Notice how the strawberry cones have disappeared. None of the reviews are for strawberry cones, so there is nothing to which the `strawberry` rows can be joined. This type of joining is called `Inner Join`. 

**Note:** Various joining methods are available depending on the analytical requirements. For a detailed overview of these methods and their applications, refer to the [Pandas User Guide](https://pandas.pydata.org/docs/user_guide/merging.html).

## Example: Rise of House Price with Population Growth

In this section, we will explore one of the most common use cases of join operations: finding associations between different quantities. As a data scientist, you often need to determine the relationship between variables collected from different tables or sources.

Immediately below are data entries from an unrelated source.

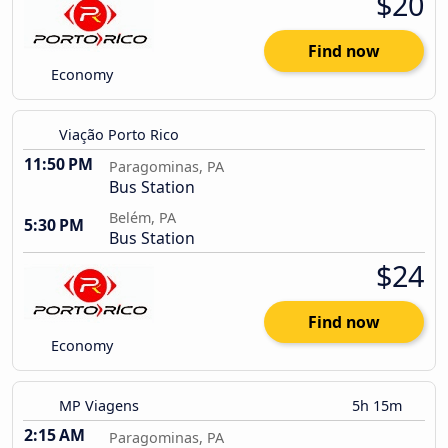
$20
Find now
Economy
Viação Porto Rico
11:50 PM
Paragominas, PA
Bus Station
Belém, PA
5:30 PM
Bus Station
$24
Find now
Economy
MP Viagens
5h 15m
2:15 AM
Paragominas, PA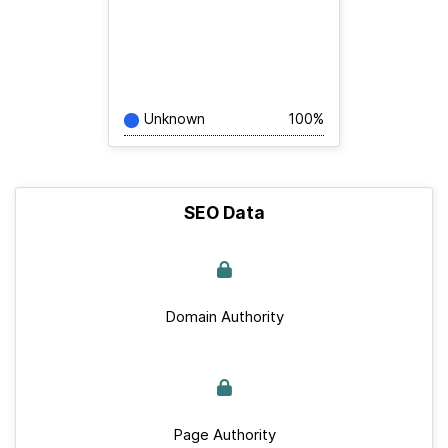
Unknown
100%
SEO Data
Domain Authority
Page Authority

For instance, you might pose the question:
**"Does population growth impact the rise in housing prices in Canada?"**

To investigate this, let's start by displaying the two dataframes we will use for our analysis.

In [34]:
Population

Unnamed: 0,Geography,%Growth
0,Canada,1.338171
1,Newfoundland and Labrador,0.586049
2,Prince Edward Island,3.111655
3,Nova Scotia,2.064089
4,New Brunswick,1.746098
5,Quebec,0.741916
6,Ontario,1.534686
7,Manitoba,1.214651
8,Saskatchewan,0.40151
9,Alberta,1.068252


This DataFrame contains information on the population growth in different provinces in Canada for the year of 2021-2022.

In [35]:
Houseprice

Unnamed: 0,Area,y/y % change
0,Canada,21.0
1,British Columbia,23.3
2,Alberta,10.0
3,Manitoba,11.2
4,Saskatchewan,7.0
5,Ontario,25.6
6,Quebec,16.3
7,Newfoundland and Labrador,11.9
8,Nova Scotia,23.2
9,New Brunswick,32.0


This DataFrame contains information on rise in houseing prices in different provinces Canada for the year of 2021-2022.

To analyze the relationship between population growth and housing prices change, we need to combine these two DataFrames based on the common `Area` and `Geography` columns:

In [36]:
Merged = pd.merge(Population, Houseprice, left_on='Geography', right_on='Area')
Merged

Unnamed: 0,Geography,%Growth,Area,y/y % change
0,Canada,1.338171,Canada,21.0
1,Newfoundland and Labrador,0.586049,Newfoundland and Labrador,11.9
2,Prince Edward Island,3.111655,Prince Edward Island,17.6
3,Nova Scotia,2.064089,Nova Scotia,23.2
4,New Brunswick,1.746098,New Brunswick,32.0
5,Quebec,0.741916,Quebec,16.3
6,Ontario,1.534686,Ontario,25.6
7,Manitoba,1.214651,Manitoba,11.2
8,Saskatchewan,0.40151,Saskatchewan,7.0
9,Alberta,1.068252,Alberta,10.0


As Merged contains two duplicate columns, let's drop the 'Area' column.

In [38]:
Merged = Merged.drop(columns=['Area'])
Merged

Unnamed: 0,Geography,%Growth,y/y % change
0,Canada,1.338171,21.0
1,Newfoundland and Labrador,0.586049,11.9
2,Prince Edward Island,3.111655,17.6
3,Nova Scotia,2.064089,23.2
4,New Brunswick,1.746098,32.0
5,Quebec,0.741916,16.3
6,Ontario,1.534686,25.6
7,Manitoba,1.214651,11.2
8,Saskatchewan,0.40151,7.0
9,Alberta,1.068252,10.0


As we have both qualtities on the same dataframe we can proceed with our further analysis.